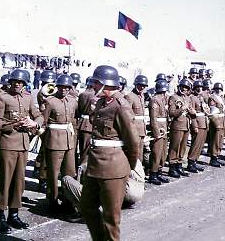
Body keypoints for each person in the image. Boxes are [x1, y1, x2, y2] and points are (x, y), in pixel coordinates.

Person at [80, 65, 139, 241]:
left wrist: (129, 166)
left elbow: (133, 141)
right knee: (86, 206)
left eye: (96, 83)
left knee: (111, 217)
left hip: (114, 168)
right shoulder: (99, 102)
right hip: (95, 164)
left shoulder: (121, 106)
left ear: (105, 84)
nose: (94, 87)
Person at [0, 69, 43, 234]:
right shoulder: (2, 97)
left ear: (25, 84)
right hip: (7, 144)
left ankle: (13, 214)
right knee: (4, 181)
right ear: (10, 82)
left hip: (23, 145)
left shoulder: (28, 97)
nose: (17, 84)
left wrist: (34, 124)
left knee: (19, 182)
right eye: (15, 82)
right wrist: (13, 125)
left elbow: (39, 115)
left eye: (21, 82)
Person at [41, 74, 78, 216]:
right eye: (62, 87)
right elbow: (43, 122)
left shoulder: (73, 101)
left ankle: (69, 201)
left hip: (69, 142)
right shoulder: (50, 101)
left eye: (67, 87)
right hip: (54, 141)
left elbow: (74, 120)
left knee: (70, 174)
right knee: (53, 174)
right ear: (57, 87)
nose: (64, 90)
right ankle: (52, 201)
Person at [167, 78, 195, 178]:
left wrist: (192, 112)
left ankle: (179, 165)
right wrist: (182, 109)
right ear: (179, 87)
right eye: (183, 87)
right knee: (175, 146)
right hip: (177, 125)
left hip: (186, 125)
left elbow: (190, 110)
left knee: (183, 147)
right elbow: (171, 113)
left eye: (187, 88)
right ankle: (172, 167)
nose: (184, 89)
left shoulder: (187, 98)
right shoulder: (173, 97)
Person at [147, 80, 170, 185]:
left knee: (163, 153)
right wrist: (156, 133)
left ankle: (159, 172)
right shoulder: (154, 100)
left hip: (164, 129)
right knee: (156, 153)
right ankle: (153, 174)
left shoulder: (163, 101)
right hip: (159, 130)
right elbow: (153, 119)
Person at [186, 80, 209, 173]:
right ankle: (191, 162)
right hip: (198, 123)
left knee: (200, 144)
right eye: (197, 88)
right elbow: (192, 114)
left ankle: (195, 161)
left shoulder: (201, 98)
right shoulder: (192, 98)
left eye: (200, 88)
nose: (199, 89)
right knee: (195, 144)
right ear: (194, 89)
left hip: (203, 123)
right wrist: (194, 125)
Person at [125, 75, 148, 162]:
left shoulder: (142, 96)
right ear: (135, 84)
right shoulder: (130, 96)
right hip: (134, 129)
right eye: (140, 85)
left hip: (141, 129)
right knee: (134, 153)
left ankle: (139, 173)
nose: (142, 87)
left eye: (144, 86)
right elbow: (127, 115)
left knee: (140, 153)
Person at [207, 82, 225, 167]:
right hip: (216, 121)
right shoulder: (212, 98)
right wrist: (217, 124)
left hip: (222, 120)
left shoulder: (221, 98)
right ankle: (213, 158)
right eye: (217, 89)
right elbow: (212, 113)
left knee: (220, 140)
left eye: (220, 89)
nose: (218, 90)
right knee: (215, 140)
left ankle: (217, 156)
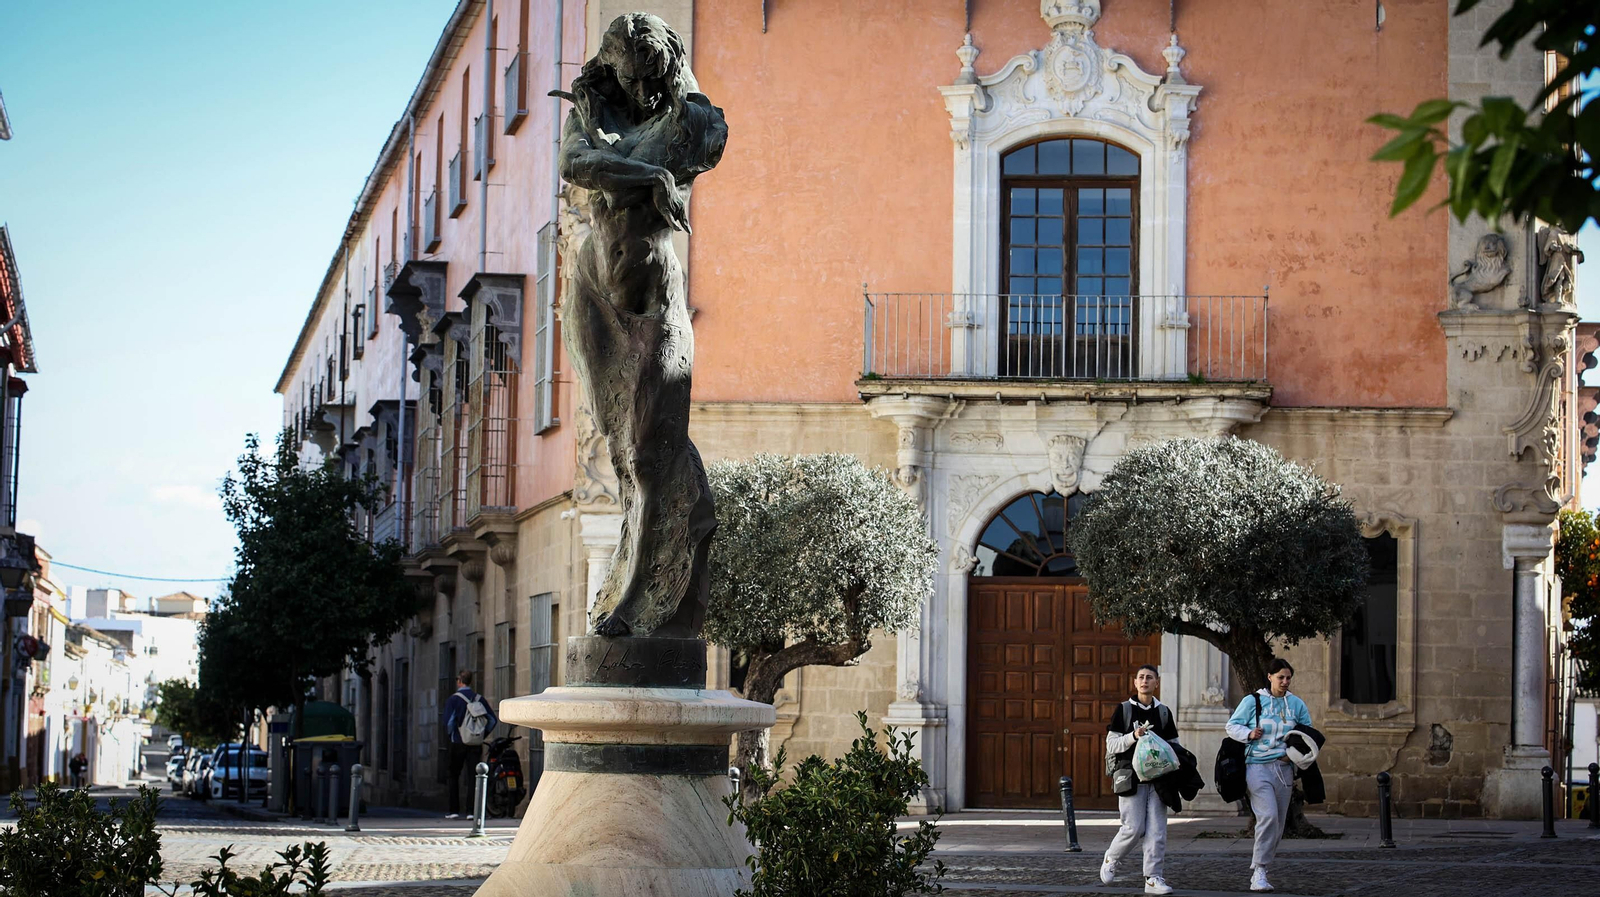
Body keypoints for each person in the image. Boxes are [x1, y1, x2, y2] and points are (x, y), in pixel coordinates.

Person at [1225, 658, 1314, 893]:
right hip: (1256, 767)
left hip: (1284, 770)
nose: (1285, 682)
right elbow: (1231, 726)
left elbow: (1308, 734)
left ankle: (1263, 867)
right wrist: (1249, 733)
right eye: (1280, 677)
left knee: (1278, 822)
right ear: (1270, 677)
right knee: (1268, 816)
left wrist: (1291, 755)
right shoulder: (1253, 701)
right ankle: (1259, 870)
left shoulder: (1296, 704)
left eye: (1288, 678)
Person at [1100, 664, 1179, 896]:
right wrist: (1134, 736)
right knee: (1133, 828)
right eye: (1141, 677)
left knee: (1157, 831)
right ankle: (1111, 858)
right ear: (1135, 683)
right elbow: (1112, 745)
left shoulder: (1163, 712)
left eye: (1150, 677)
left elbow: (1174, 745)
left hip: (1159, 780)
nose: (1145, 681)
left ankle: (1153, 878)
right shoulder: (1124, 710)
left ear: (1157, 683)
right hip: (1131, 778)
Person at [442, 670, 498, 820]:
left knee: (453, 775)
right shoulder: (479, 699)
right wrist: (481, 735)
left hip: (458, 742)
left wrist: (453, 735)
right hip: (475, 743)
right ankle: (471, 811)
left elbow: (449, 723)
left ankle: (454, 810)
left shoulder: (454, 700)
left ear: (459, 680)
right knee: (474, 776)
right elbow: (492, 720)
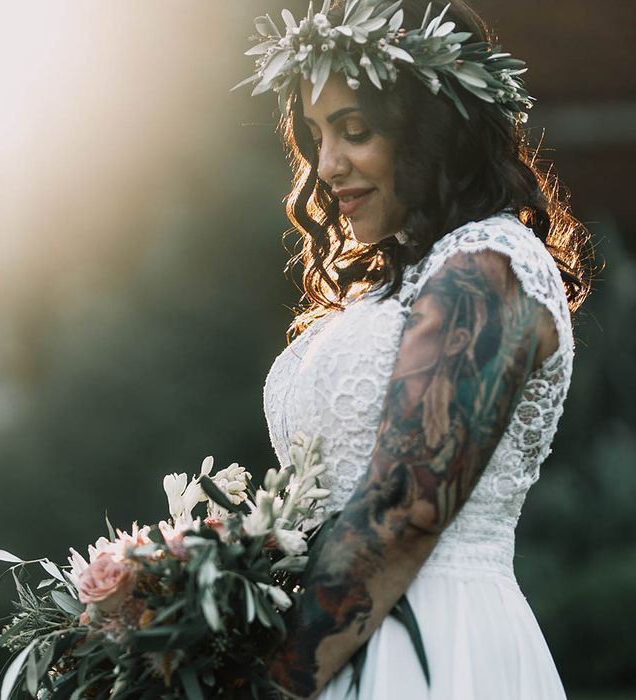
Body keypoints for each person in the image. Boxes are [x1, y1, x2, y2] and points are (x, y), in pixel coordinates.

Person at [237, 0, 594, 698]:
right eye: (317, 135)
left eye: (356, 131)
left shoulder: (489, 269)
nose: (329, 164)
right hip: (341, 642)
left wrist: (265, 685)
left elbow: (405, 512)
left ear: (433, 130)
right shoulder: (398, 285)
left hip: (437, 642)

-*-*-

§ YOUR GOAL:
Scan the listing above and work out how many of its lines contain the word "nose". Report only that number.

§ YOUR SOLUTION:
10